STORED DATA
....
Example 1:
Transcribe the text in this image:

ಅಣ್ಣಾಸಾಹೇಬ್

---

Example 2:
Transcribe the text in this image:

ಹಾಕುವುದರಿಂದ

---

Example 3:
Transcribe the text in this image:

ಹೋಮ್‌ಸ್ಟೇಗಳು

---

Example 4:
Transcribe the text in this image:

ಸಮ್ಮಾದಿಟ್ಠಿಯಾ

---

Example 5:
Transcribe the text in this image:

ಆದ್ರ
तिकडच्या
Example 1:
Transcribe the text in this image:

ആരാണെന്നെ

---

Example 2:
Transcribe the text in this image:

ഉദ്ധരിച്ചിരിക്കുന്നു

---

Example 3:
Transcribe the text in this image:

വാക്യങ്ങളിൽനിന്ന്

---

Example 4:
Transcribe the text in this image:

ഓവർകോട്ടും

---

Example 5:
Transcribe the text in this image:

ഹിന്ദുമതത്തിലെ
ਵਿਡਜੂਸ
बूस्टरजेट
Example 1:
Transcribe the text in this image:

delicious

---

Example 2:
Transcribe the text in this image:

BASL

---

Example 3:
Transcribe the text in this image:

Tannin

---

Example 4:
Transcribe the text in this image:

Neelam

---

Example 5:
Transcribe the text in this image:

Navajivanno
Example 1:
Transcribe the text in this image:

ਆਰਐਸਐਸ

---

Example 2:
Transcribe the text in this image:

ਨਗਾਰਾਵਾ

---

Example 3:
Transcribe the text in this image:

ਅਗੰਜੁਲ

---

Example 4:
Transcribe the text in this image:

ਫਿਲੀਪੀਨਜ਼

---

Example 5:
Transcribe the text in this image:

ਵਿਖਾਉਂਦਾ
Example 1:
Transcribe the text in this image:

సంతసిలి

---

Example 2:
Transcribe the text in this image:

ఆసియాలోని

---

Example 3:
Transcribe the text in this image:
....
WHAT YOU SHOULD DO
Turn every line of the records above into a numbered list, leaving out the blank lines.

COMPLETE ANSWER
1. Example 1:
2. Transcribe the text in this image:
3. ಅಣ್ಣಾಸಾಹೇಬ್
4. ---
5. Example 2:
6. Transcribe the text in this image:
7. ಹಾಕುವುದರಿಂದ
8. ---
9. Example 3:
10. Transcribe the text in this image:
11. ಹೋಮ್‌ಸ್ಟೇಗಳು
12. ---
13. Example 4:
14. Transcribe the text in this image:
15. ಸಮ್ಮಾದಿಟ್ಠಿಯಾ
16. ---
17. Example 5:
18. Transcribe the text in this image:
19. ಆದ್ರ
20. तिकडच्या
21. Example 1:
22. Transcribe the text in this image:
23. ആരാണെന്നെ
24. ---
25. Example 2:
26. Transcribe the text in this image:
27. ഉദ്ധരിച്ചിരിക്കുന്നു
28. ---
29. Example 3:
30. Transcribe the text in this image:
31. വാക്യങ്ങളിൽനിന്ന്
32. ---
33. Example 4:
34. Transcribe the text in this image:
35. ഓവർകോട്ടും
36. ---
37. Example 5:
38. Transcribe the text in this image:
39. ഹിന്ദുമതത്തിലെ
40. ਵਿਡਜੂਸ
41. बूस्टरजेट
42. Example 1:
43. Transcribe the text in this image:
44. delicious
45. ---
46. Example 2:
47. Transcribe the text in this image:
48. BASL
49. ---
50. Example 3:
51. Transcribe the text in this image:
52. Tannin
53. ---
54. Example 4:
55. Transcribe the text in this image:
56. Neelam
57. ---
58. Example 5:
59. Transcribe the text in this image:
60. Navajivanno
61. Example 1:
62. Transcribe the text in this image:
63. ਆਰਐਸਐਸ
64. ---
65. Example 2:
66. Transcribe the text in this image:
67. ਨਗਾਰਾਵਾ
68. ---
69. Example 3:
70. Transcribe the text in this image:
71. ਅਗੰਜੁਲ
72. ---
73. Example 4:
74. Transcribe the text in this image:
75. ਫਿਲੀਪੀਨਜ਼
76. ---
77. Example 5:
78. Transcribe the text in this image:
79. ਵਿਖਾਉਂਦਾ
80. Example 1:
81. Transcribe the text in this image:
82. సంతసిలి
83. ---
84. Example 2:
85. Transcribe the text in this image:
86. ఆసియాలోని
87. ---
88. Example 3:
89. Transcribe the text in this image:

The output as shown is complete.